Insgesamt gliedern sich die Arbeiten in vier Themenbereiche. Da ist zunächst das Thema „Flügel schlagen“ wie in der Installation „Pfauenmaschine“. Mit dem prachtvollen, sich auf und zu bewegenden Federkleid lässt sie an den Balztanz eines Vogels denken, wirkt sinnlich, poetisch. Die Form des sich öffnenden Federkleids wird noch mehrfach aufgenommen. So auch in einem gewaltigen hängenden Fächer, der statt aus weichen, sinnlichen Federn, aus kalt, aggressiv wirkenden Aluminiumstangen gefertigt ist, und sich ruckhaft öffnet und schließt.

In einem Glaskasten bewegt ein Schmetterling – Sinnbild der Seele – seine Flügel: schön, aber vergeblich, denn die Flucht kann ihm nicht gelingen. Ein ebenfalls Flügel schlagender alter Koffer bewegt sich Sisyphus-artig an einer Stange bis unter die Decke: Er assoziert Flucht und Vertreibung, zeugt von der Vergeblichkeit des Fliehens.

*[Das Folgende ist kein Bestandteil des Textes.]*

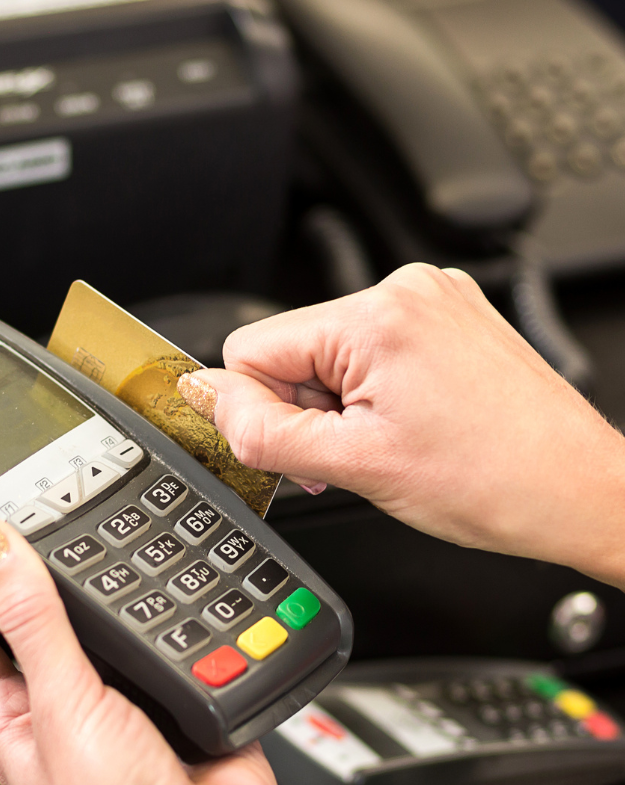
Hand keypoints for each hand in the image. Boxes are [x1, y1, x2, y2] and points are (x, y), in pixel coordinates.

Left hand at [0, 518, 439, 784]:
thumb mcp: (61, 714)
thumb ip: (33, 625)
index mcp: (9, 712)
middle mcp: (57, 700)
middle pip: (17, 616)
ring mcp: (115, 694)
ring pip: (89, 617)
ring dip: (85, 578)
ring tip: (62, 532)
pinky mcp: (171, 690)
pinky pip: (158, 629)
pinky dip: (158, 600)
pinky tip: (153, 578)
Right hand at [179, 263, 624, 588]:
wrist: (580, 493)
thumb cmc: (496, 482)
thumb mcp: (354, 467)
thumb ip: (261, 431)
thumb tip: (205, 397)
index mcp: (376, 317)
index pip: (250, 349)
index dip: (261, 411)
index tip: (301, 450)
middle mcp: (406, 291)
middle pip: (291, 349)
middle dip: (305, 409)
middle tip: (352, 456)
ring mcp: (433, 300)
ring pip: (329, 354)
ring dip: (338, 405)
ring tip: (388, 444)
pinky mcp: (448, 317)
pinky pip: (372, 351)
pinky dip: (372, 392)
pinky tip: (406, 425)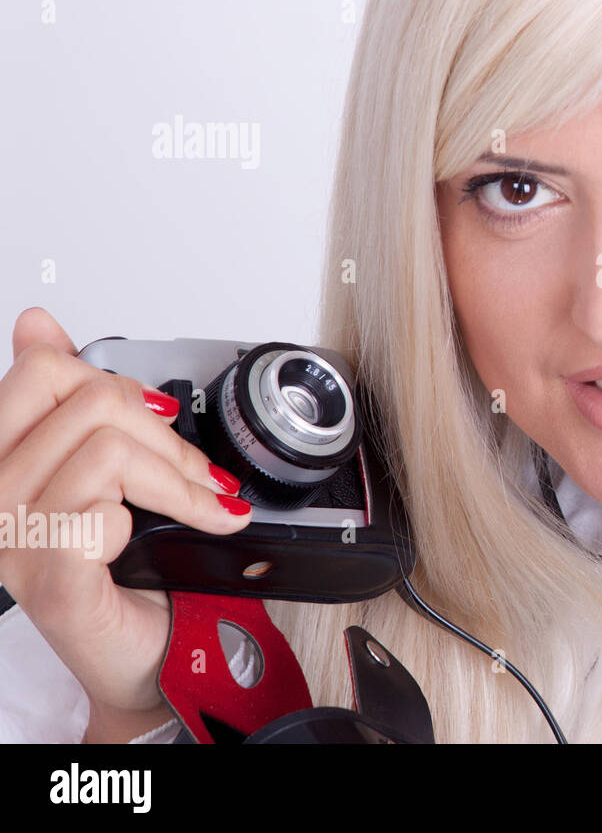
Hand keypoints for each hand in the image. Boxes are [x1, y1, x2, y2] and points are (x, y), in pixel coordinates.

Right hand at [0, 307, 253, 737]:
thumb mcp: (94, 473)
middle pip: (89, 400)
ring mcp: (13, 539)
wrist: (139, 657)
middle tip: (197, 473)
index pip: (42, 369)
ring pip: (112, 448)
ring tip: (205, 504)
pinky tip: (164, 538)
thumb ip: (67, 401)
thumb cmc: (121, 570)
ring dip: (180, 478)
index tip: (158, 411)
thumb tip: (36, 322)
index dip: (115, 381)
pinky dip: (161, 516)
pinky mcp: (48, 577)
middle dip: (166, 433)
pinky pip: (107, 509)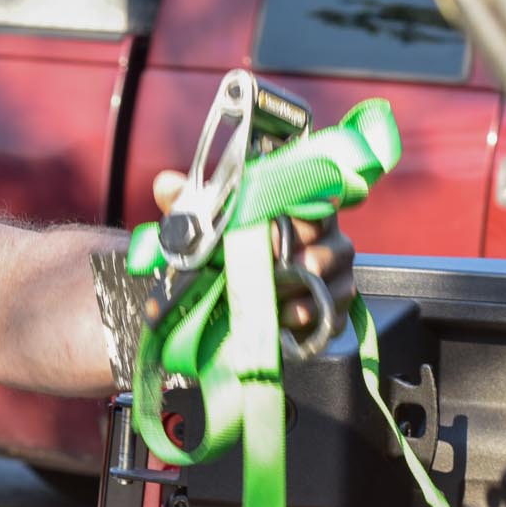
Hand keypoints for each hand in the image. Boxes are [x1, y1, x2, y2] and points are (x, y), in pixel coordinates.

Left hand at [152, 170, 356, 332]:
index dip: (296, 222)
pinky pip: (336, 317)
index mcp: (303, 212)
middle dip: (309, 259)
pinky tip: (288, 322)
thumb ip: (190, 205)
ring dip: (311, 293)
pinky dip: (316, 321)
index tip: (269, 236)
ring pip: (340, 282)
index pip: (316, 207)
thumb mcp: (205, 229)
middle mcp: (327, 242)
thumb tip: (165, 184)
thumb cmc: (227, 253)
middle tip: (283, 269)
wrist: (233, 299)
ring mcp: (335, 278)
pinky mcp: (333, 313)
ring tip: (282, 302)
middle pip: (336, 245)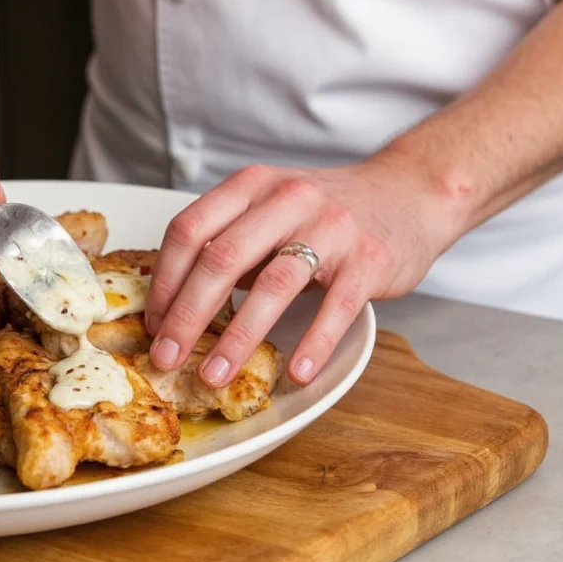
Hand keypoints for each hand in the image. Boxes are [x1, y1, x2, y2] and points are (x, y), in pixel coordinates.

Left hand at [144, 159, 456, 387]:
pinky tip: (296, 373)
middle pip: (220, 258)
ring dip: (238, 336)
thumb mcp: (270, 209)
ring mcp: (330, 227)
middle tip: (167, 357)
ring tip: (216, 374)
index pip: (189, 230)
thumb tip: (177, 301)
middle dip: (187, 315)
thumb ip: (229, 243)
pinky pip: (336, 306)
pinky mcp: (368, 258)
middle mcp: (286, 199)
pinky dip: (314, 342)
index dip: (165, 281)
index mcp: (251, 187)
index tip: (154, 324)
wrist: (408, 193)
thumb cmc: (327, 211)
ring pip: (273, 284)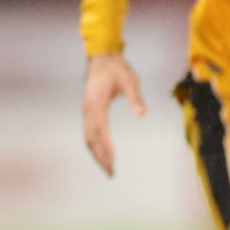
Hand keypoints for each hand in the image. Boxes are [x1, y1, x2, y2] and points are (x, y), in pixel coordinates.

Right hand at [82, 53, 146, 176]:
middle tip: (111, 173)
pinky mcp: (88, 111)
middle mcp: (88, 109)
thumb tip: (142, 114)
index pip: (101, 130)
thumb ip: (136, 97)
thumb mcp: (130, 80)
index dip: (106, 146)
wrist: (102, 57)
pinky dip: (95, 145)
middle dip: (100, 157)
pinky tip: (103, 153)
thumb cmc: (117, 68)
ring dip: (96, 153)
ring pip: (88, 137)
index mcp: (96, 103)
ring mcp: (86, 111)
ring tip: (108, 168)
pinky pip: (89, 132)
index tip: (113, 160)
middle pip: (91, 139)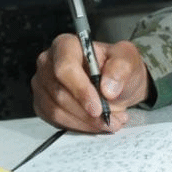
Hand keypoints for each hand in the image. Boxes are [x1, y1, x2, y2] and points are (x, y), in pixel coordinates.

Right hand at [32, 36, 152, 132]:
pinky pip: (55, 121)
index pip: (65, 68)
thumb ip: (122, 67)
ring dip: (85, 122)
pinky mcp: (43, 104)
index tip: (98, 107)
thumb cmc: (119, 69)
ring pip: (56, 110)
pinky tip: (95, 124)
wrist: (117, 85)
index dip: (81, 90)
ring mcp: (43, 84)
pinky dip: (78, 126)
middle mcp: (49, 63)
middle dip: (87, 112)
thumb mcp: (128, 60)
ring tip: (109, 122)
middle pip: (59, 93)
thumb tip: (107, 87)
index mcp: (66, 45)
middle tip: (111, 119)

Im Raum „Zirkulieren“ fragt Rebecca Horn nach der Messbarkeit von Gefühlen oder der ambivalenten Beziehung zwischen Mensch und Maschine.

„Einschreiben“ heißt das Kapitel des dritten Themenschwerpunkts. Hier zeigt die Künstlerin, wie sie sich selbst in eine Zeichenmaschine verwandelt: Mit einer bedrohlich, geradezu furcheinflößend wirkenden Maske um den Kopf, an der sie Zeichenstifte befestigt hat, malt sie unkontrollierte Striche durch ihre Körperbewegung, davon zeugen Filmaufnahmen und Fotografien. Eine Malmaschine wiederum schleudert Pigment und Farbe auf Wand und Objekte, darunter ein Bücherstapel, der Bezug nimmt zu Oscar Wildes Theaterstück „Salomé“. So steckt bei Rebecca Horn hinter reiner Mechanik immer auch Sinnhaftigkeit, werden literarische oder thematische Fäden geknüpft, Assoziationen geweckt.

Wie auch im letzten Raum, „Tasten“ in dem tanzende Stöckelschuhe, mittels Stäbe in Ganz gesetzte Schreibmaschinen oder Handschuhfinger spinnenartig Köper und Umgebung abtasten – letzteres allerdings nur im Film zu erleben.

Kern dieser Kreativität laut Kuratorin Reimann: „Horns Schaffen ist wie ein lebendiges, pulsierendes Geflecht.“ Und dabei gehen ihre Themen immer wieder verbüffend neue Verbindungen ein.